▸ Raw data:
*** Begin section ***
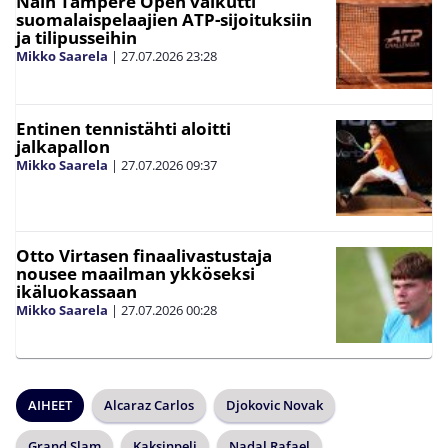
Näin Tampere Open vaikutti
suomalaispelaajien ATP-sijoituksiin
ja tilipusseihin
Mikko Saarela
|
27.07.2026
23:28
Entinen tennistähti aloitti
jalkapallon
Mikko Saarela
|
27.07.2026
09:37
Otto Virtasen finaalivastustaja
nousee maailman ykköseksi
ikäluokassaan
Mikko Saarela
|
27.07.2026
00:28
AIHEET
Alcaraz Carlos
Djokovic Novak
Grand Slam
Kaksinpeli
Nadal Rafael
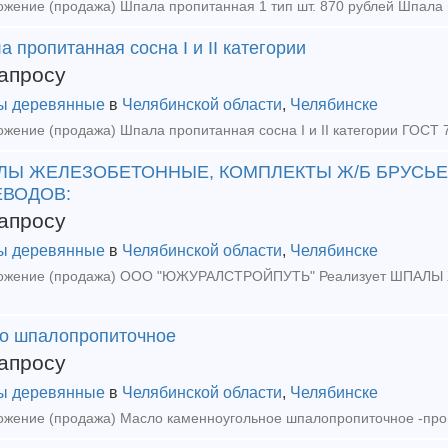
 пропитанная сосна I и II категории
апросу
ы деревянные
в
Челябинской области
,
Челябинске
ЛЫ ЖЕЛЕЗОБЕТОННЫЕ, КОМПЛЕКТЫ Ж/Б БРУСЬ
ЕВОДОВ:
апросу
ы деревянные
в
Челябинской области
,
Челябинске
о шпалопропиточное
апросу
ы деревянные
в
Челябинской области
,
Челябинске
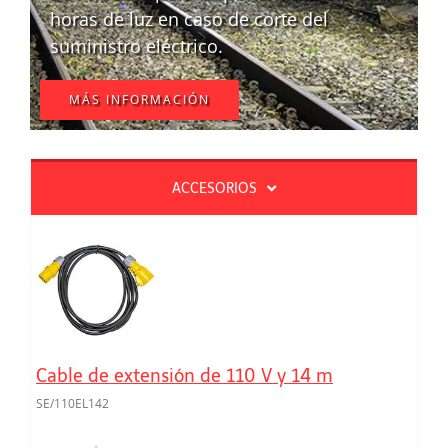
horas de luz en caso de corte del
suministro eléctrico.
MÁS INFORMACIÓN
ACCESORIOS
Cable de extensión de 110 V y 14 m
SE/110EL142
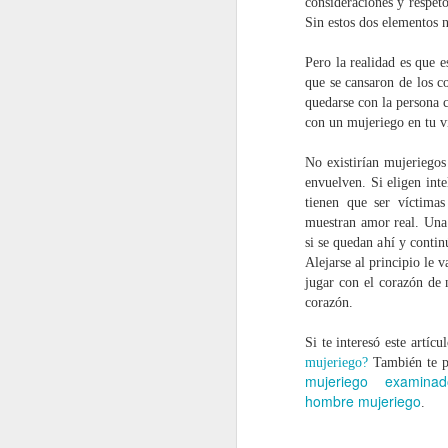
consideraciones y respet
bl
Sin estos dos elementos 
Pero la realidad es que 
que se cansaron de los co
S
quedarse con la persona c
con un mujeriego en tu vi
p
No existirían mujeriegos
nu
envuelven. Si eligen inte
Cu
tienen que ser víctima
muestran amor real. Una 
Es
si se quedan ahí y contin
de
Alejarse al principio le 
jugar con el corazón de 
corazón.
S
Si te interesó este artícu
mujeriego?
También te pu
mujeriego examinad
gr
hombre mujeriego
.
ev
El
*** End section ***
▸ To-do item:
Write out the text lines of the material exactly, starting at the line that contains "horas de luz en caso de corte del" and ending with the final line of the material. Leave the pictures out of your answer.

▸ Exercise response:
horas de luz en caso de corte del
suministro eléctrico.
MÁS INFORMACIÓN
ACCESORIOS
Cable de extensión de 110 V y 14 m
SE/110EL142
consideraciones y respet
bl
Sin estos dos elementos 
Pero la realidad es que 
que se cansaron de los co
S
quedarse con la persona c
con un mujeriego en tu vi
p
No existirían mujeriegos
nu
envuelven. Si eligen inte
Cu
tienen que ser víctima
muestran amor real. Una 
Es
si se quedan ahí y contin
de
Alejarse al principio le 
jugar con el corazón de 
corazón.
S
Si te interesó este artícu
mujeriego?
También te pu
mujeriego examinad
gr
hombre mujeriego
.
ev
El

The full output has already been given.